Primary structures of somatostatins from the islet organ of the hagfish suggest an anomalous pathway of posttranslational processing of prosomatostatin-1.

The cyclostomes represent the first class of vertebrate in evolution to develop an endocrine pancreas. Two peptides with somatostatin-like immunoreactivity were isolated from the islet organ of one such cyclostome, the Atlantic hagfish (Myxine glutinosa). The primary structure of the more abundant peptide was established as: Ala-Val-Glu-Arg-Pro5-Arg-Gln-Asp-Gly-Gln10-Val-His-Glu-Pro- Pro15-Gly-Arg-Glu-Arg-Lys20-Ala-Gly-Cys-Lys-Asn25-Phe- Phe-Trp-Lys-Thr30-Phe-Thr-Ser-Cys. The second peptide, comprising 27% of the total immunoreactivity in the islet extract, was identical to mammalian somatostatin-14. The pathway of posttranslational processing of prosomatostatin in the hagfish islet differs markedly from the pathway in the higher vertebrates.
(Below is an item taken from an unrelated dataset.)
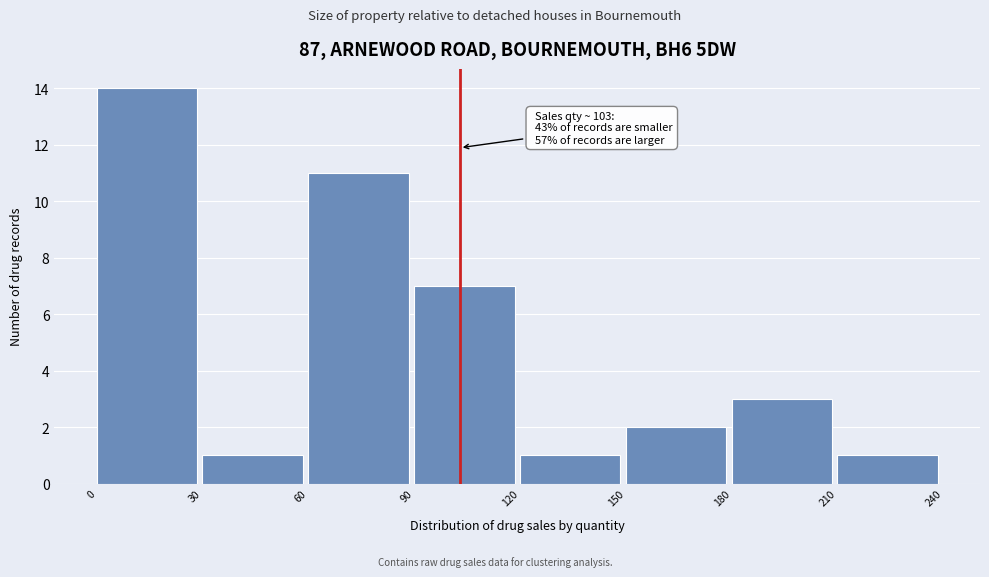

Which range on the x-axis has the tallest bar?

0 to 30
In the mammalian pancreas, prosomatostatin is cleaved at the site of the single arginyl residue (corresponding to position 6 in hagfish somatostatin-34) and at the arginine-lysine site (corresponding to positions 19 and 20 in the hagfish peptide) to generate somatostatin-14 and somatostatin-28(1-12)-peptide. In the hagfish islet, Arg6 is not used as a cleavage site and cleavage at Arg19-Lys20 represents only a minor pathway of processing. The data provide further evidence of the strong evolutionary pressure to conserve the complete amino acid sequence of somatostatin-14.